#### [STUDY TEXT]
What strategy do you use for nested models creation?

Let’s say you have a library of books subdivided according to collections. One day you have acquired a new book and it will require a new collection as well.

Do you:

A) Go to /collections/add to create a new Collection and then redirect to /books/add/id (where id is the Collection.id)?

B) Go to /collections/add to create a new Collection but make the view file include Book fields and create both at the same time in the Collections controller?

C) Show /books/index organized by Collection and have links next to each that go to /books/add/id (where id is the Collection.id) … and also have one link for (add Book to new Collection) which goes to /books/add/ (no id) that can manage the Collection creation process before adding the new Book (but then you have to find a way to get a new Collection name from the user)?

D) Go to /books/add and when the Collections pulldown menu doesn’t include the needed Collection, redirect to /collections/add and then come back to /books/add to now see the just-added Collection?

E) Go to /books/add and make an ajax “new collection” routine within the view file in order to create the new Collection right there as needed?

F) Go to /books/add-to-new-collection and do it just like (b) above, except that your controller is Books and not Collections?

G) Something else?

Keep in mind:

  • A collection just a container. Without any books, it is junk data. If the user creates a new collection, it should only be if there is also a new book for it. Likewise, deleting the last book in a collection should delete the collection as well.

#### [GIVEN INFORMATION]
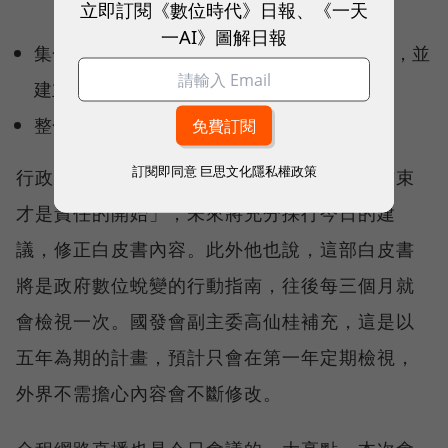
立即訂閱《數位時代》日報、《一天
一AI》圖解日報
集合網路社群力量，打造防救災訊息雲端平台，並
建立通訊保障機制。
整合運輸資料，提供即時交通資訊服務。
訂閱即同意
巨思文化隱私權政策
行政院長毛治國在閉幕致詞中強調，「會議結束
才是責任的開始」，未來將充分採行今日的建
議，修正白皮書內容。此外他也說，這部白皮書
將是政府數位蛻變的行動指南，往後每三個月就
會檢視一次。國發會副主委高仙桂補充，這是以
五年為期的計畫，預計只會在第一年定期檢視，
外界不需擔心內容會不斷修改。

#### [PROBLEM STATEMENT]
Copy the part of the nested-models text between "F) Go to /books/add-to-new-collection" and "the collection as well.", inclusive, word for word.

#### [PROBLEM SOLUTION]
F) Go to /books/add-to-new-collection and do it just like (b) above, except that your controller is Books and not Collections?

G) Something else?

Keep in mind:

  • A collection just a container. Without any books, it is junk data. If the user creates a new collection, it should only be if there is also a new book for it. Likewise, deleting the last book in a collection should delete the collection as well.